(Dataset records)

• • • • • • •

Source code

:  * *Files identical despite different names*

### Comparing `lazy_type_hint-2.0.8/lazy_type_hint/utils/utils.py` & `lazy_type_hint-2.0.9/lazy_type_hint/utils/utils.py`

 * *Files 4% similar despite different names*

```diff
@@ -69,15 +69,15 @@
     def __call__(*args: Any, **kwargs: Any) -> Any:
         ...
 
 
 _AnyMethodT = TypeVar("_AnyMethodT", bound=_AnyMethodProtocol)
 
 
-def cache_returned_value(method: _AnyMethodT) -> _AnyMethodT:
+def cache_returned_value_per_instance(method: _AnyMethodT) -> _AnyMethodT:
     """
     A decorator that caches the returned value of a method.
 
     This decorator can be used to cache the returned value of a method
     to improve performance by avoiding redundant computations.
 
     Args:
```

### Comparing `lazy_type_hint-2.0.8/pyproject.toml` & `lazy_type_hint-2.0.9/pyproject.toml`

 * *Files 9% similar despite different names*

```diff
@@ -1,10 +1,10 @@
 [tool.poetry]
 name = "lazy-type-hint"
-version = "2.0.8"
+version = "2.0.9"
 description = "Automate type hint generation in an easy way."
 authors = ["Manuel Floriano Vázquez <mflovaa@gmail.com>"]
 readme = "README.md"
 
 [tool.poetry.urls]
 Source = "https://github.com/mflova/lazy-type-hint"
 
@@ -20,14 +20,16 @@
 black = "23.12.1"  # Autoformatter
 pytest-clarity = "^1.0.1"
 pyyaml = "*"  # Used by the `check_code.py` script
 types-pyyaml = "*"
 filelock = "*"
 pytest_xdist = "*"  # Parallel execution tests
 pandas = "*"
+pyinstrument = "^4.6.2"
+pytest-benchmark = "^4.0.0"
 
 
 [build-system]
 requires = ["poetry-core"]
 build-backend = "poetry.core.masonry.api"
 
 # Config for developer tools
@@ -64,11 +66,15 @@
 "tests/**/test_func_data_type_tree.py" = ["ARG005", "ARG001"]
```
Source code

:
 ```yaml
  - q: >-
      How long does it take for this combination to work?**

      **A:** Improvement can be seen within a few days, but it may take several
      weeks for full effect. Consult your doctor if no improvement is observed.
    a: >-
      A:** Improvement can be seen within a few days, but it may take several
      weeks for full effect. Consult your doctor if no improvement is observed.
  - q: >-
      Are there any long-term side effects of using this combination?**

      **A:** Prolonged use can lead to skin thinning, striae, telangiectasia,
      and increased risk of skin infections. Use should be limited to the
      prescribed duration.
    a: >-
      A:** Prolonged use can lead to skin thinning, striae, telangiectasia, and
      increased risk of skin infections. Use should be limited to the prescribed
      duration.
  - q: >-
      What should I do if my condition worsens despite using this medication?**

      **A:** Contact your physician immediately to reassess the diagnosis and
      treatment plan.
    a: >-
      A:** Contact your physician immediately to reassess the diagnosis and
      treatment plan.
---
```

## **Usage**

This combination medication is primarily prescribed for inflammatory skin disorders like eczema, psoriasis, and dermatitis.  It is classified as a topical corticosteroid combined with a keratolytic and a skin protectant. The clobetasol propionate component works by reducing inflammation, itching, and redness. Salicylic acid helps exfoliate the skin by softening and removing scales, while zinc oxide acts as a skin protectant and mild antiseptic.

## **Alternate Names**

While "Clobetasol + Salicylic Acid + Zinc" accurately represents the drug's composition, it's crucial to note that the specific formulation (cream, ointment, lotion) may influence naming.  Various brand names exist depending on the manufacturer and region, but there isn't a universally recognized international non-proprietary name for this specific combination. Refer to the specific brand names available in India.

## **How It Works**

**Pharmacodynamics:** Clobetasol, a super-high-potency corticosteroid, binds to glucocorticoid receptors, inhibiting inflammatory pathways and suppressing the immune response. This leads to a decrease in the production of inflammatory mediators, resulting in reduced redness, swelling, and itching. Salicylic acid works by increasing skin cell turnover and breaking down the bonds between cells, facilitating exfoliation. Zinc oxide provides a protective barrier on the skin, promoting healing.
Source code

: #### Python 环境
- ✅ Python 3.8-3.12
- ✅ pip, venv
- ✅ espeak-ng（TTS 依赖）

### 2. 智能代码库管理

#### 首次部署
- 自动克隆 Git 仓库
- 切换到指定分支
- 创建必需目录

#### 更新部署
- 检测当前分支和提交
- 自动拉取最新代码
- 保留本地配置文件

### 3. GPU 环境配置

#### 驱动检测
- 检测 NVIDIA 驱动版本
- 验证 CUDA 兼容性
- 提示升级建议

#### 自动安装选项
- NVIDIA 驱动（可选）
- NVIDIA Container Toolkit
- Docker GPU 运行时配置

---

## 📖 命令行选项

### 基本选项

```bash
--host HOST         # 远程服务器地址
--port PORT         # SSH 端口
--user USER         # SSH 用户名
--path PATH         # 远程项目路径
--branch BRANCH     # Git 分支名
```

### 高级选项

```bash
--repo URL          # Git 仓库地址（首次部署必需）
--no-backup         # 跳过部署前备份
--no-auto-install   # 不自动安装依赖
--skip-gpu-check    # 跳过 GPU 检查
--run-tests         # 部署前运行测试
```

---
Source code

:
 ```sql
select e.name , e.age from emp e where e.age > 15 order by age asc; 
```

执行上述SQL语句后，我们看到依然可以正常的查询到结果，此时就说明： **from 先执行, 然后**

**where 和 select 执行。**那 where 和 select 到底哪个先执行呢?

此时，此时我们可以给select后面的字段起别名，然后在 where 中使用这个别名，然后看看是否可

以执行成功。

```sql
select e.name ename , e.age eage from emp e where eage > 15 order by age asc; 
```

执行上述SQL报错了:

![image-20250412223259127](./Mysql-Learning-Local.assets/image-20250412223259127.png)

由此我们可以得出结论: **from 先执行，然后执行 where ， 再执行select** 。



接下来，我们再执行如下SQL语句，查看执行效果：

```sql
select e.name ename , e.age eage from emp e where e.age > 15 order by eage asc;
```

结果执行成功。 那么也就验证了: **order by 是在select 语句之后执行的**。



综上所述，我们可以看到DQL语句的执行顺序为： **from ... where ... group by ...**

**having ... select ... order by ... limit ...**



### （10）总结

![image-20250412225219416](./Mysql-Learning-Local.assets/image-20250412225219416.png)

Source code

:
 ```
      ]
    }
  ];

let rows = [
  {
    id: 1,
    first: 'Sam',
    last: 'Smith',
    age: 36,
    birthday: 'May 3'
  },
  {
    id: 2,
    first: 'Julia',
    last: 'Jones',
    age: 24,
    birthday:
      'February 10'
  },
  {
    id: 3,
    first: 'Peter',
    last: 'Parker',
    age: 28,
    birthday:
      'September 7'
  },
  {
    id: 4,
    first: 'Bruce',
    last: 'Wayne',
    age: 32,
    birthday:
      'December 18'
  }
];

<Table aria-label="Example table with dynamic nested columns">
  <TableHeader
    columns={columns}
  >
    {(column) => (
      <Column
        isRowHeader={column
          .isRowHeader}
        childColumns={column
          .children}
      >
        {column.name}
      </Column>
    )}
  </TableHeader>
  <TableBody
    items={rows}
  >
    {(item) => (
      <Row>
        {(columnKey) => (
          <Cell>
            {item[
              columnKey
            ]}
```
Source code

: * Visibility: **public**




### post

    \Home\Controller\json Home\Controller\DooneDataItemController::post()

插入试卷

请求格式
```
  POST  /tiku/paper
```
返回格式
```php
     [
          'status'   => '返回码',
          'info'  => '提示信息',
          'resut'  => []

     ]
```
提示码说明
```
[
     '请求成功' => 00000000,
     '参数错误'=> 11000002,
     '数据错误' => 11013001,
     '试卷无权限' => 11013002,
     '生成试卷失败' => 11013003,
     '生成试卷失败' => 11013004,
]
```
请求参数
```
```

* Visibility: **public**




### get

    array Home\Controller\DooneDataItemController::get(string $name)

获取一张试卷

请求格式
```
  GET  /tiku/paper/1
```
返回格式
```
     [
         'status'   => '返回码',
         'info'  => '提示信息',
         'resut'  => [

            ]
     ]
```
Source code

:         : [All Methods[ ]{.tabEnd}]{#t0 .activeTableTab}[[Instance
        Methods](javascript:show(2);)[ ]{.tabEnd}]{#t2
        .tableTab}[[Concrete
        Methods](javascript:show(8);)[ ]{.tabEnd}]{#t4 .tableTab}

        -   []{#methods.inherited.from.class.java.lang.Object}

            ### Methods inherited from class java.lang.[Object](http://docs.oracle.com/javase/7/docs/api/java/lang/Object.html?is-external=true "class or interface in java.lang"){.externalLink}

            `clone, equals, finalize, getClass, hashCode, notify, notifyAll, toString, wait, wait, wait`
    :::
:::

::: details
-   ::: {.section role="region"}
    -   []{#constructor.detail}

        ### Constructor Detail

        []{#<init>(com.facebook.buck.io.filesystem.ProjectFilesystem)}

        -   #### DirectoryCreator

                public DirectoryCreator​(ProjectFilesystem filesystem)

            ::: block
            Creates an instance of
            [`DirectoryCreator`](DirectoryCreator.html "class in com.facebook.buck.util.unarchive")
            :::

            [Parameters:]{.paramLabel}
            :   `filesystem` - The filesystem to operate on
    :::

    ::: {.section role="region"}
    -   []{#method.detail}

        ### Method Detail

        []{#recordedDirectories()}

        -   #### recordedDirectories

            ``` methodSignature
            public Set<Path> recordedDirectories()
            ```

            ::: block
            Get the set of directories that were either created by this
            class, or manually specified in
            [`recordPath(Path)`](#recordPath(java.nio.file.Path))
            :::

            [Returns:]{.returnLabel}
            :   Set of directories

• • • • • • •

- **Required work**: Only one stretch of the entries above is wanted: the lines from the one containing "This combination medication" through the one containing "## **Alternate Names**". Please reproduce it exactly.

- **Task answer**:
This combination medication is primarily prescribed for inflammatory skin disorders like eczema, psoriasis, and dermatitis.  It is classified as a topical corticosteroid combined with a keratolytic and a skin protectant. The clobetasol propionate component works by reducing inflammation, itching, and redness. Salicylic acid helps exfoliate the skin by softening and removing scales, while zinc oxide acts as a skin protectant and mild antiseptic.

## **Alternate Names**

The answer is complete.